NEW: Raimondo—Pension Reform Needed to Avoid Budget Disaster
Monday, May 23, 2011
The current liability is at least $6.8 billion, but could be as high as $9 billion, Raimondo said, in a press conference at Crossroads Rhode Island. Within a few years the annual cost will double from $312 million in 2010 to $615 million in 2013.
“Each day that the state avoids comprehensive reform, the liability grows. It is unfair to ask taxpayers to pay for the growing level of required contributions and it is dishonest to let state employees, teachers and retirees believe that full benefits will be there for their retirement,” Raimondo said.
Her plan outlined five “possible areas of reform.” According to her report, those are:
1. Raising the retirement age: Setting the retirement age at 67 would cut the unfunded liability by about $700 million.

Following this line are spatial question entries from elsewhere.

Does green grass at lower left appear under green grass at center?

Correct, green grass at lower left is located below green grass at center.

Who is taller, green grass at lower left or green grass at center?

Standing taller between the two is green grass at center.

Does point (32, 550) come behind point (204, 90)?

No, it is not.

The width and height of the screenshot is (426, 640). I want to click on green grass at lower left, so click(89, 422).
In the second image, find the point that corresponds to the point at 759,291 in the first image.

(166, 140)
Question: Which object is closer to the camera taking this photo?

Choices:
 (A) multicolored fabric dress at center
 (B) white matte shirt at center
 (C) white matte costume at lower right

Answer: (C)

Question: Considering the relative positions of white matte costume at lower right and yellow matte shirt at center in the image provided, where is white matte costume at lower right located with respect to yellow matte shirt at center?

2. Accrual rate: Reducing the accrual rate to one percent for future service would reduce the state’s yearly contribution by about 7 percent of the employee’s salary.
3. Suspending COLAs: Hypothetically, the suspension of all cost of living adjustments for all active and retired employees would reduce the unfunded liability by about $1 billion.
4. Hybrid plans and portability: Adding defined contribution plans to the benefit package would offer employees an additional source of retirement income.
5. Other options include “anti-spiking provisions” to prevent high increases in pension levels at the end of one’s career and re-amortizing the pension debt.
The comprehensive report detailed how the state got itself into this mess, outlined how the pension crisis would affect state services, and tax rates, and pointed to how reform should proceed.
Raimondo said she would convene a group of experts to advise her on pension reform. Later this year, she said she plans on releasing a report with recommended reforms to the Governor and the General Assembly.